Dean of KU Libraries Lorraine Haricombe commented on the campus-wide impact of the gift. "The Ringle's generosity will enable us to further contribute to student success through classroom instruction, one-on-one research assistance and facilities that co-locate the resources students need to excel academically," Haricombe said. "And by augmenting our efforts to provide increased access to the libraries' collections and expertise, their gift will ultimately help to enhance teaching, research and learning on campus and around the world. We couldn't be more grateful for the Ringle's support of the libraries at KU."

Stata co-wrote a book titled Herbal Supplements and the Brain: Understanding Their Health Benefits and Hazards, which was published shortly before her death. Her co-author was S.J. Enna, KUMC associate dean for research and graduate education.
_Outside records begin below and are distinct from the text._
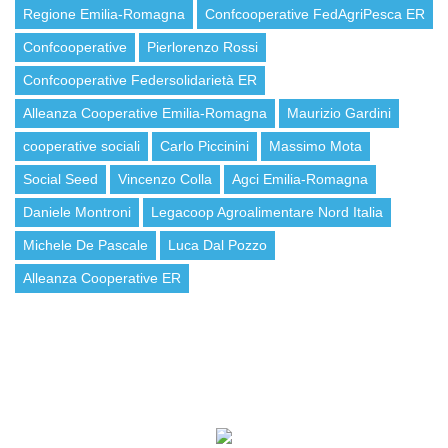
Regione Emilia-Romagna
Confcooperative FedAgriPesca ER
Confcooperative
Pierlorenzo Rossi
Confcooperative Federsolidarietà ER
Alleanza Cooperative Emilia-Romagna
Maurizio Gardini
cooperative sociali
Carlo Piccinini
Massimo Mota
Social Seed
Vincenzo Colla
Agci Emilia-Romagna
Daniele Montroni
Legacoop Agroalimentare Nord Italia
Michele De Pascale
Luca Dal Pozzo
Alleanza Cooperative ER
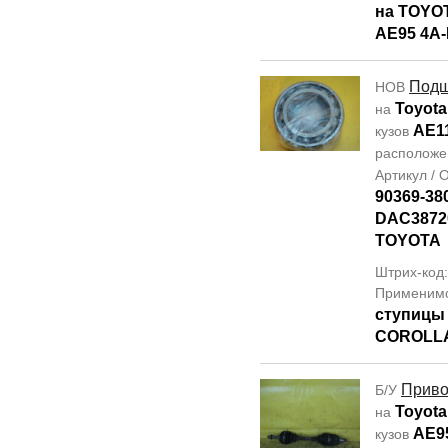
на TOYO
AE95 4A-
Подш
НОВ
Toyota
на
AE1
кузов
располож
Артикул /
90369-38
DAC3872
TOYOTA
Штрих-код
Применим
ступицы
COROLLA
Прив
Б/У
Toyota 
на
AE9
кузов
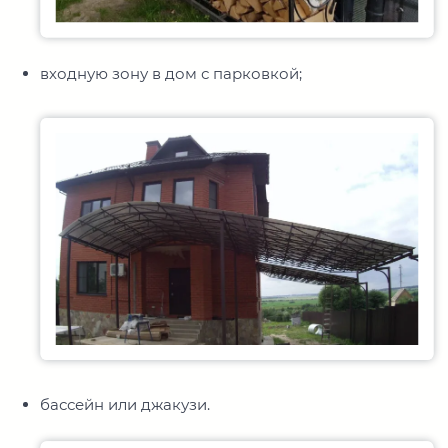
входную зону в дом с парковкой;
бассейн или джакузи.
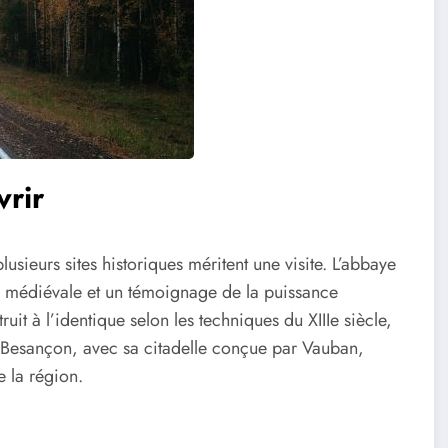
vrir
sieurs sites historiques méritent une visite. L’abbaye
e médiévale et un témoignage de la puissance
it à l’identique selon les techniques du XIIIe siècle,
de Besançon, avec sa citadelle conçue par Vauban,
e la région.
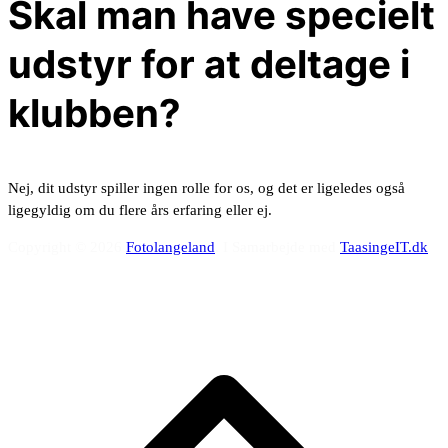
Skal man have specielt
udstyr for at deltage i
klubben?
Nej, dit udstyr spiller ingen rolle for os, og det er ligeledes også
ligegyldig om du flere års erfaring eller ej.
Copyright © 2026
Fotolangeland
. I Samarbejde med
TaasingeIT.dk
R
ti
t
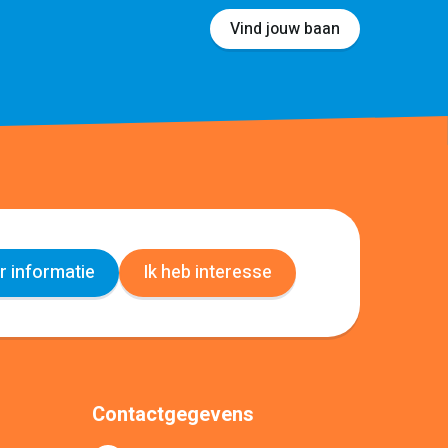
Vind jouw baan
 informatie
Ik heb interesse
Contactgegevens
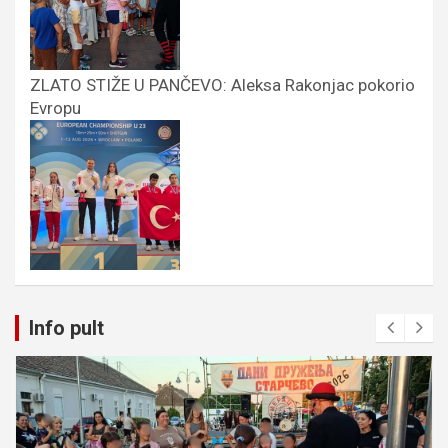
ZLATO STIŽE U PANČEVO: Aleksa Rakonjac pokorio
Evropu
Info pult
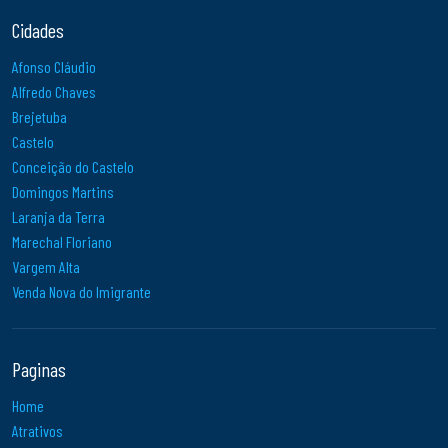
Cidades
Afonso Cláudio
Alfredo Chaves
Brejetuba
Castelo
Conceição do Castelo
Domingos Martins
Laranja da Terra
Marechal Floriano
Vargem Alta
Venda Nova do Imigrante
Paginas
Home
Atrativos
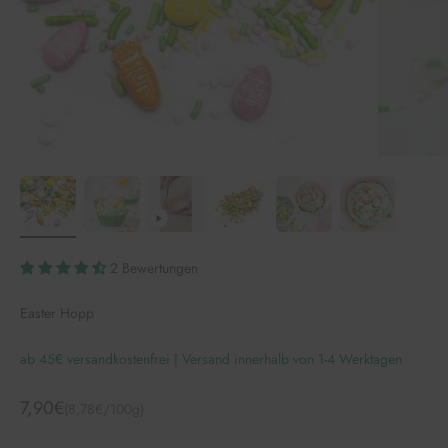
2 Bewertungen
Easter Hopp
ab 45€ versandkostenfrei | Versand innerhalb von 1-4 Werktagen
Angebot
7,90€
(8,78€/100g)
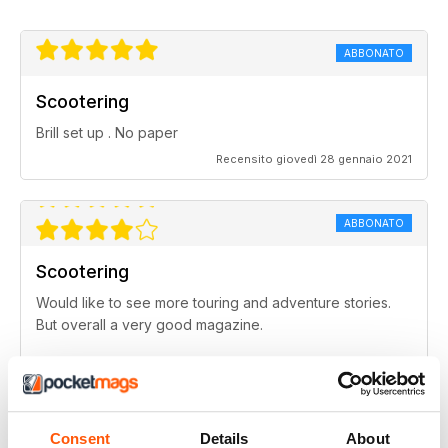
ABBONATO
Scootering
Brill set up . No paper
Recensito giovedì 28 gennaio 2021
ABBONATO
Scootering
Would like to see more touring and adventure stories.
But overall a very good magazine.
Recensito venerdì 25 settembre 2020
ABBONATO
Consent
Details
About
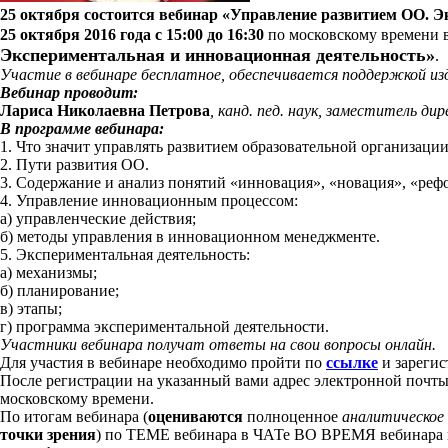
25 октября состоится вебинар «Управление развитием ОО. 
25 октября 2016 года с 15:00 до 16:30
по московскому времени 
Экспериментальная и инновационная деятельность»
.
Участие в вебинаре бесплатное, обеспечивается поддержкой из
Вебинар проводит:
Лариса Николаевна Петрова
, канд. пед. наук, заместитель 
В программе вебинара:
1. Что значит управлять развитием образовательной организации
2. Пути развития ОО.
3. Содержание и анализ понятий «инновация», «новация», «реф
4. Управление инновационным процессом:
а) управленческие действия;
б) методы управления в инновационном менеджменте.
5. Экспериментальная деятельность:
а) механизмы;
б) планирование;
в) этапы;
г) программа экспериментальной деятельности.
Участники вебинара получат ответы на свои вопросы онлайн.
Для участия в вебинаре необходимо пройти по
ссылке
и зарегис
После регистрации на указанный вами адрес электронной почты
московскому времени.
По итогам вебинара (
оцениваются
полноценное
аналитическое
точки зрения
) по ТЕМЕ вебинара в ЧАТе ВО ВРЕМЯ вебинара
Enna also is a professor of pharmacology and physiology and former chair of the Department of Pharmacology. He and the Ringles were friends for more than 20 years. Enna described them as a delightful couple who enjoyed spending weekends with their dogs at a modest second home they owned in the country. The couple had no children, and Stata was devoted to her career.

"KU obviously meant a lot to Stata, and if it meant a lot to Stata, it meant a lot to David," said Enna.

Enna described Stata as energetic. "Up to the end, she was very interested in life and staying active, especially intellectually active. She was always curious, always reading something."

Jesuatti Book of Remedies

 










Stata translated and led efforts to digitize the 
libraries' 1562 Jesuatti Book of Remedies. View more
photos of this rare work or the online edition
 of the text, in which you can see images of each page
as well as 
Stata's translations.

When Stata was in her early 80s, she decided to translate a 400-page manuscript at the Kenneth Spencer Research Library. The Jesuatti Book of Remedies is a compilation of medical treatments used by the friars of the Order of Saint Jerome to cure sick people around the 16th century. She first taught herself Renaissance Italian, spent four years translating more than 2,000 entries and then initiated efforts to digitize the text.

"This really epitomizes Stata,” said Enna. “She didn’t speak or read Italian. But she didn’t let anything like that stop her."

In addition to their monetary estate gift, the Ringles donated their collection of medical and scientific books to the Clendening History of Medicine Library. Other books, including works of historical and literary interest, went to the Kenneth Spencer Research Library.